I know as soon as it’s passed my lips that it’s a knockout title. There are murmurs in the conference room.
“I can run with that,” Brandi, our cover designer, says, making notes in her tablet. “With Callaway’s name on the cover, it sells itself.”
“It’s going to be a very special book,” I promise the room. “It’s a love story spanning fifty years. And the characters?” I smile, picturing Edward and Elizabeth holding hands across their picnic table. “They’re incredible.”
“When are we getting the manuscript?” Sue asks, knowing I can’t dodge the question in front of the whole company.
“May fifteenth,” I say as confidently as I can.

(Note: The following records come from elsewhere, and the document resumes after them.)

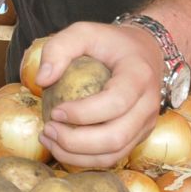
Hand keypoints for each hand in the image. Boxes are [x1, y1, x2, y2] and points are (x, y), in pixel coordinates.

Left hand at [34, 21, 163, 169]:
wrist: (145, 51)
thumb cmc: (111, 43)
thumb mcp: (84, 32)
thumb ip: (60, 48)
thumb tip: (42, 80)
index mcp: (138, 76)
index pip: (115, 103)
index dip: (83, 113)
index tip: (55, 111)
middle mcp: (148, 105)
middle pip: (115, 137)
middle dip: (75, 141)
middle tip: (47, 129)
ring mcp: (145, 124)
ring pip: (113, 154)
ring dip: (77, 155)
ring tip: (49, 138)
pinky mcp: (138, 136)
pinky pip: (112, 158)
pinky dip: (84, 159)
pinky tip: (61, 146)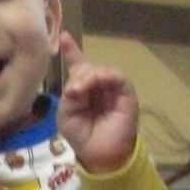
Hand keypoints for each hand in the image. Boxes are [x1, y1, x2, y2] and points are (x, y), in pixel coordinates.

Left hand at [53, 33, 137, 173]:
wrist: (100, 153)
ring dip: (88, 77)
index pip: (78, 66)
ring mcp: (112, 88)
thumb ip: (70, 95)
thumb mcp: (66, 115)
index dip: (71, 51)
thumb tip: (78, 84)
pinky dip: (104, 76)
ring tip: (79, 92)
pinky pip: (117, 76)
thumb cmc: (81, 136)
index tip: (64, 36)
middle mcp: (97, 86)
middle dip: (78, 76)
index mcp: (82, 90)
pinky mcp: (125, 92)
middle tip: (73, 92)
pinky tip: (95, 83)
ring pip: (100, 69)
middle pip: (87, 67)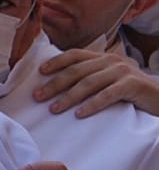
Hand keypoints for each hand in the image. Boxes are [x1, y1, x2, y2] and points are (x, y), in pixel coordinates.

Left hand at [34, 48, 158, 117]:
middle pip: (76, 71)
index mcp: (103, 57)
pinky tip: (80, 114)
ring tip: (54, 109)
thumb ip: (91, 77)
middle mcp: (111, 61)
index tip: (40, 72)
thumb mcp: (110, 79)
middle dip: (55, 84)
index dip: (56, 62)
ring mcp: (122, 71)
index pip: (75, 55)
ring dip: (69, 97)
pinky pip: (108, 95)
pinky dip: (92, 104)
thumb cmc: (131, 91)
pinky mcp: (132, 85)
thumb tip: (60, 86)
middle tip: (38, 96)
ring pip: (89, 83)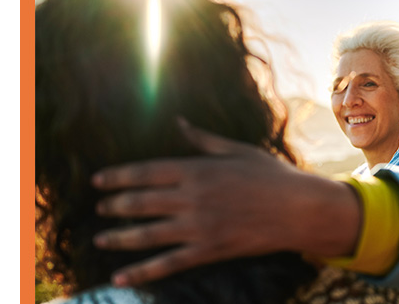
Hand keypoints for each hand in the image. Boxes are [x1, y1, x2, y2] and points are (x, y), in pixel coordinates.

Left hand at [91, 119, 359, 286]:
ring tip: (100, 239)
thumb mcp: (236, 150)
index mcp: (196, 170)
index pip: (145, 172)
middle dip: (114, 206)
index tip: (97, 181)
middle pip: (141, 202)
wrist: (301, 210)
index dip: (117, 177)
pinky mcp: (209, 250)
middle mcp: (192, 198)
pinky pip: (168, 263)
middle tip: (98, 208)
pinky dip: (142, 272)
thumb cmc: (272, 176)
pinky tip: (120, 277)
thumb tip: (179, 121)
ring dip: (119, 237)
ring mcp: (199, 227)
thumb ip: (202, 139)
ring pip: (148, 235)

Just in time to keep my promotion.
“You’re certain?” she asks. “That’s already pushing our production schedule to its limits. If we have to move to fall, that will change the budget considerably—”
“It would be a nightmare,” Tony from finance calls at the back of the room.
“You’ll have it,” I vow. My heart is racing. I sit back down.
As Patrisse moves forward to the next slide, I pull out my phone under the conference table, and compose the email I’ve been reluctant to send.
From: [email protected]
To: [email protected]
Date: April 13, 11:51 a.m.
Subject: Edward and Elizabeth
Are they finding their way?
From: [email protected]
To: [email protected]
Date: April 13, 11:57 a.m.
Subject: re: Edward and Elizabeth
I was just about to write to you!
They’re coming to life.
Could we talk through the character arcs? I’d love your thoughts before I get too deep.
I pore over the twenty-seven words of Noah’s email. Exclamation point after the first sentence—always a good sign! And he doesn’t seem bothered that I breached our agreement and made contact. But “before I get too deep,” suggests that he’s not yet deep in the writing. Just how un-deep is he? Ten thousand words? Two fifty? And the use of the word love . . .
After sales conference adjourns, I race back to my desk, pick up the phone, and dial Terry, telling myself I will not take any of her guff today.
“Hey . . .”
It’s Noah’s voice. It sounds softer. Or is this just the way he speaks on the phone? It’s our first time.
“Oh,” I say. “Hi. I thought I’d have to go through Terry. You’ve never answered this phone before.”
Is he in his office? At that desk? Looking out at that view of Central Park? What’s he wearing? What’s he drinking? Does he have writing snacks?